The Book of Mormon affirms, as Christians traditionally have also believed, that God’s people can do anything that he empowers and authorizes them to do (e.g., 1 Nephi 9:6; 17:50; 2 Nephi 1:10; Mosiah 5:3; Alma 20:4; 26:12; 37:16; Helaman 10:5; Moroni 10:23). However, these affirmations are not eschatological statements about our future, post-resurrection glorified state, but assurances of God’s powerful presence among God’s people in the here and now. They are not teaching that we will become omnipotent beings, but rather that the Omnipotent One is able to accomplish anything he wishes through the agency of his people when they trust him and obey his direction.
The disparity between the theology of the Book of Mormon and the theology of Joseph Smith in his last years cannot be overcome by citing isolated proof texts. The evidence is overwhelming that in teaching his doctrine of exaltation, Joseph Smith was not restoring a doctrine attested by the Book of Mormon.
6 replies to "Did Joseph Smith Restore Theosis?

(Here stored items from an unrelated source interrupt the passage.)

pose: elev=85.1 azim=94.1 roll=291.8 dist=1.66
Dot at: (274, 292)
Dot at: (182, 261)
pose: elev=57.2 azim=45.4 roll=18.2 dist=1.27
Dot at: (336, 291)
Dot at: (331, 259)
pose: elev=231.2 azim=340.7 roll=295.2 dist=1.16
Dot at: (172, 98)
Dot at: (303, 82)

Part Three: The Book of Mormon and Joseph Smith’s Doctrine of Exaltation"
And why are we to be interested in an internal Mormon dispute over whether Joseph Smith and others deviated from the Mormon Scriptures? So error disagrees with error. In the first part of this piece the author appeared to write as though the Book of Mormon were true. Does he believe it is? In Salt Lake city, I have debated Mormons over their differences with Christianity. I am not concerned about their internal disputes.

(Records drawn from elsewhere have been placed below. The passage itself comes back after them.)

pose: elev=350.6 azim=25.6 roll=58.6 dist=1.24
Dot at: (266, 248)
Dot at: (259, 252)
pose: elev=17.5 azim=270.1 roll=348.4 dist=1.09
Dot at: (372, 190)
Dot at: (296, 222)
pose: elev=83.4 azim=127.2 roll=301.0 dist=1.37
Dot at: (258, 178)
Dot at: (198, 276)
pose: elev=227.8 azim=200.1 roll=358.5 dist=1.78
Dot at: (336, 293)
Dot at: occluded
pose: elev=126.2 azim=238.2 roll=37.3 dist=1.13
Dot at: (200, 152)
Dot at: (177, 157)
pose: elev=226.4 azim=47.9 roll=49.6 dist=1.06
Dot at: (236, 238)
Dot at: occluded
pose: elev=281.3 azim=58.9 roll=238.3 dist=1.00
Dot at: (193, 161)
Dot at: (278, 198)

#1 George ~ I don’t mean to speak for Rob, but I’m pretty sure he does not believe the Book of Mormon is of divine origin. I also don’t believe it was Rob’s intention to address an “internal dispute” between Mormons, seeing as how there isn’t any serious dispute amongst Mormons on using the BoM to support Mormon doctrines like exaltation.

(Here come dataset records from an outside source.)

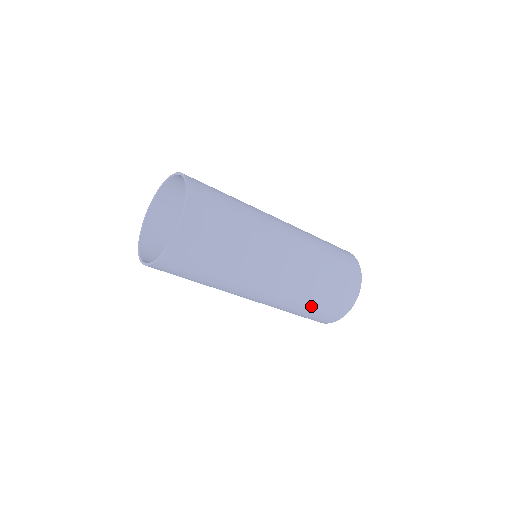
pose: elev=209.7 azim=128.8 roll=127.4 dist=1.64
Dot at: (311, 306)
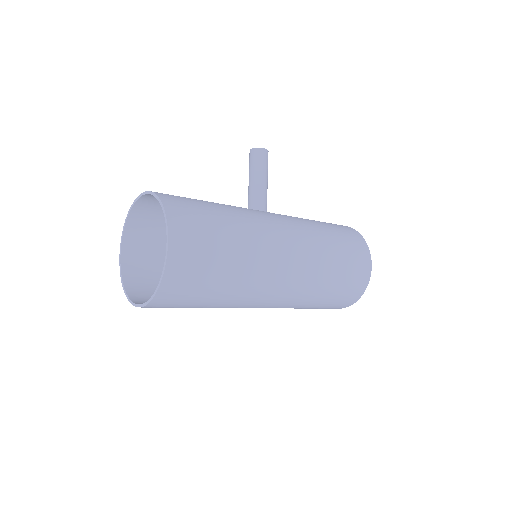
Dot at: occluded
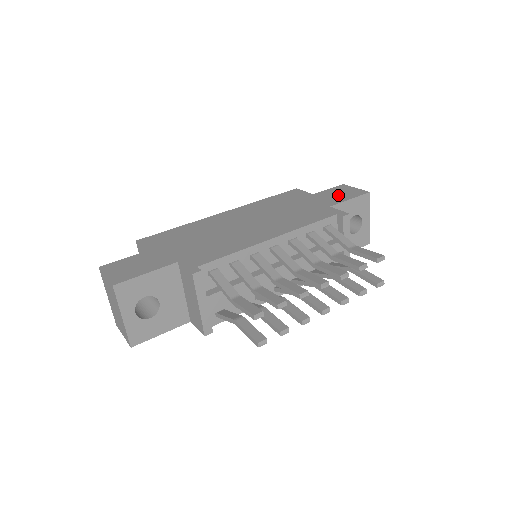
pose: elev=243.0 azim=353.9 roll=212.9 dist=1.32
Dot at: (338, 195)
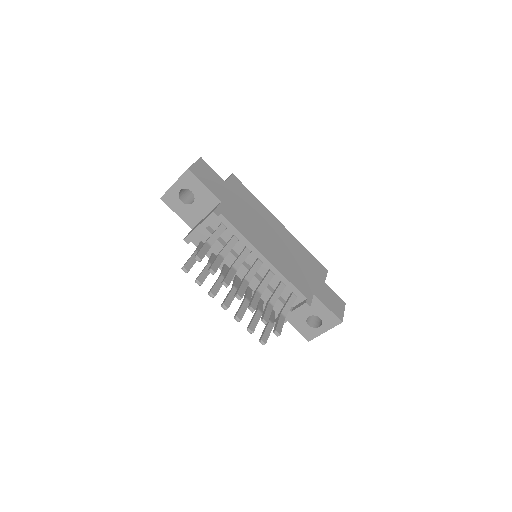
Dot at: (330, 300)
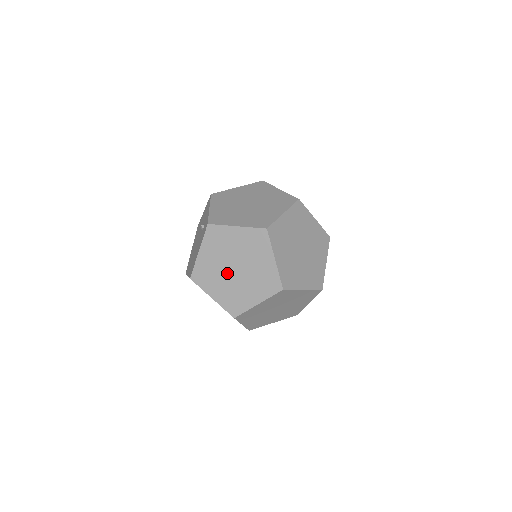
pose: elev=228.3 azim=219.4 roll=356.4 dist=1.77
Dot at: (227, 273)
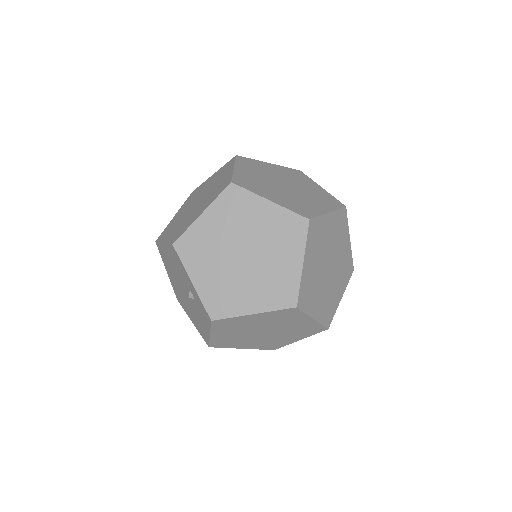
Dot at: (254, 336)
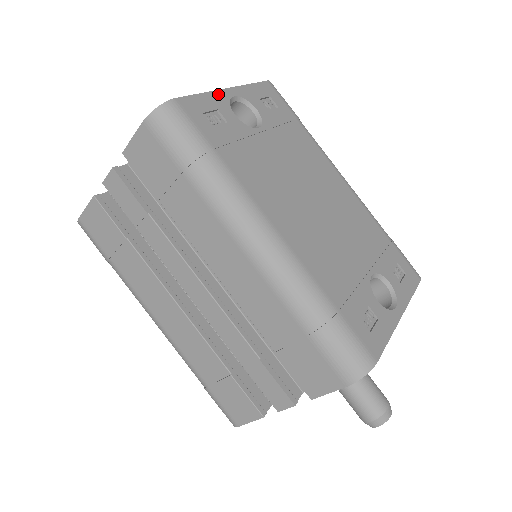
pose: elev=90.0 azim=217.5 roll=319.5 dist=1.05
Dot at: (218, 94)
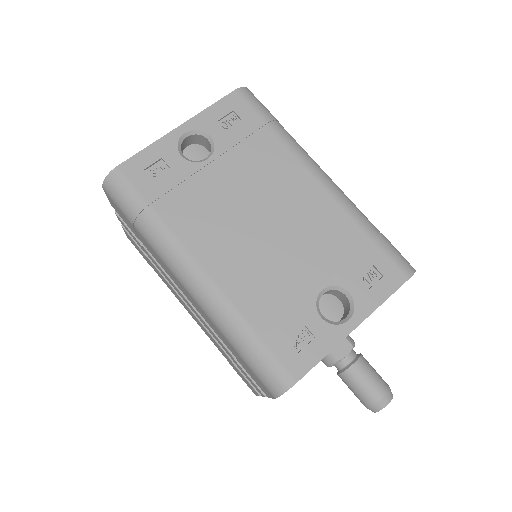
Dot at: (166, 139)
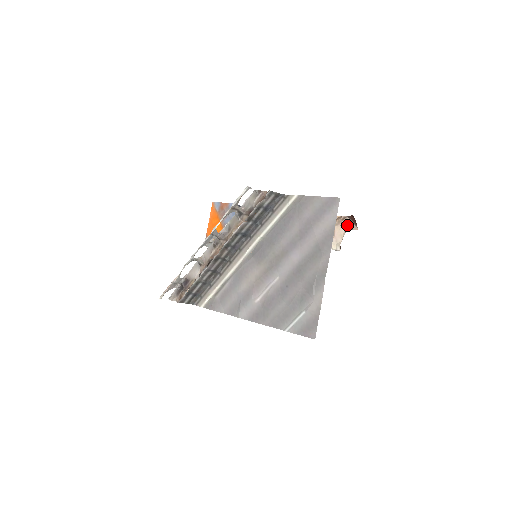
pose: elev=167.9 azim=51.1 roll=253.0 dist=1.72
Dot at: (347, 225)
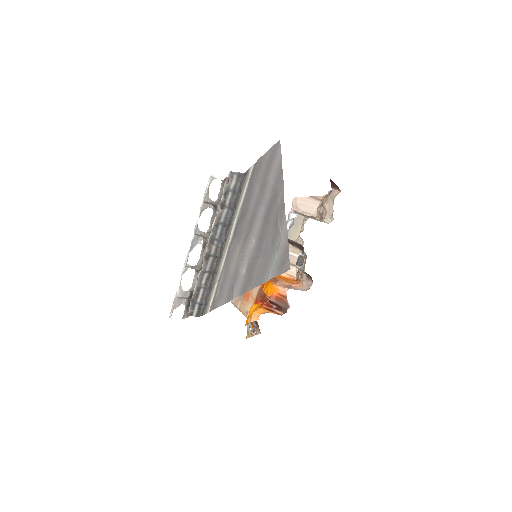
Dot at: (333, 195)
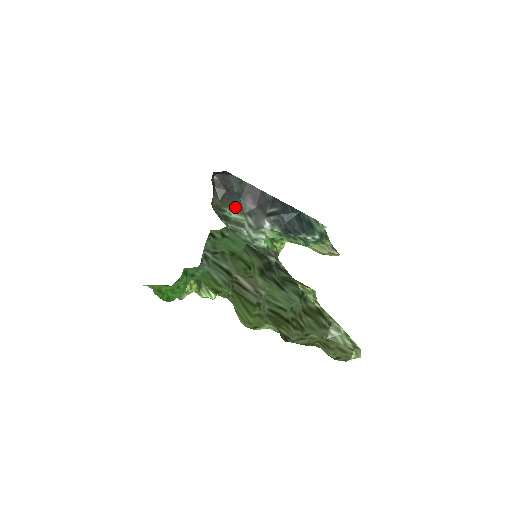
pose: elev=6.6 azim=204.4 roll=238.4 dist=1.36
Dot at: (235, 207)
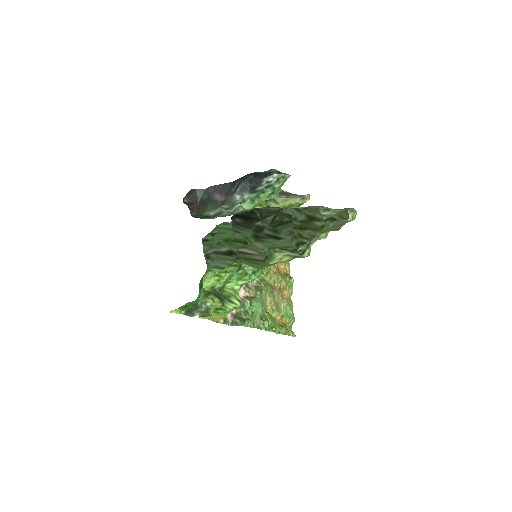
Dot at: (210, 208)
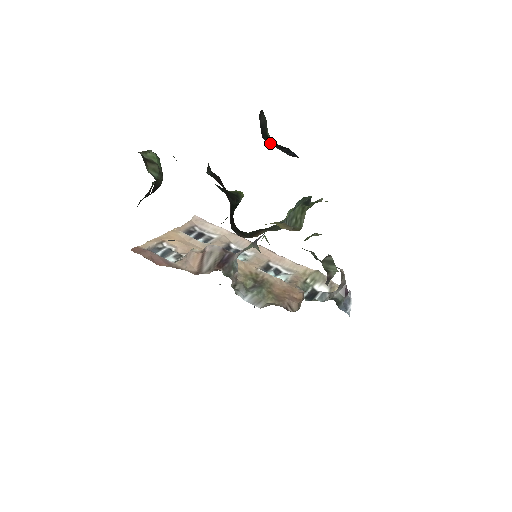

The BoM was published years before Mormon theology had developed most of the points that members of traditional Christian faiths so strenuously object to in Mormonism today. It is missing any mention of almost all of Mormonism’s distinctive teachings. Arguably, for the most part, its teachings are more reflective of 19th century Protestantism than anything else. This makes it a potentially useful bridge for those Christians who wish to share their beliefs with Mormons.
You don’t have to care about this. But Latter-day Saints should (this series IS a response to an LDS person, after all), and some Christians…
… will as well.
(I really, really hate the character limit here. Ugh.)
I think that Mormon materialism, a 19th century belief that there were a variety of types of matter including spiritual matter, is supported by the Book of Mormon. This sort of spiritual materialism got unfashionable for Protestants during the 1870s because:
a) Spiritual materialism had been part of the spiritualist movement and Christian spiritualism was dying to be replaced by non Christian forms.
b) The primary form of materialism from 1870s on is naturalistic materialism that rejects any kind of spiritual matter.
Basically I think you are reading late 19th century theology into an early 19th century text.
So, Ms Jack, do you witness to Mormons from the bible or the Book of Mormon?
#5 George ~ So, Ms Jack, do you witness to Mormons from the bible or the Book of Mormon?
The Bible.
But I sometimes supplement my witness by pointing out where the BoM fits Protestant theology better than Mormon theology.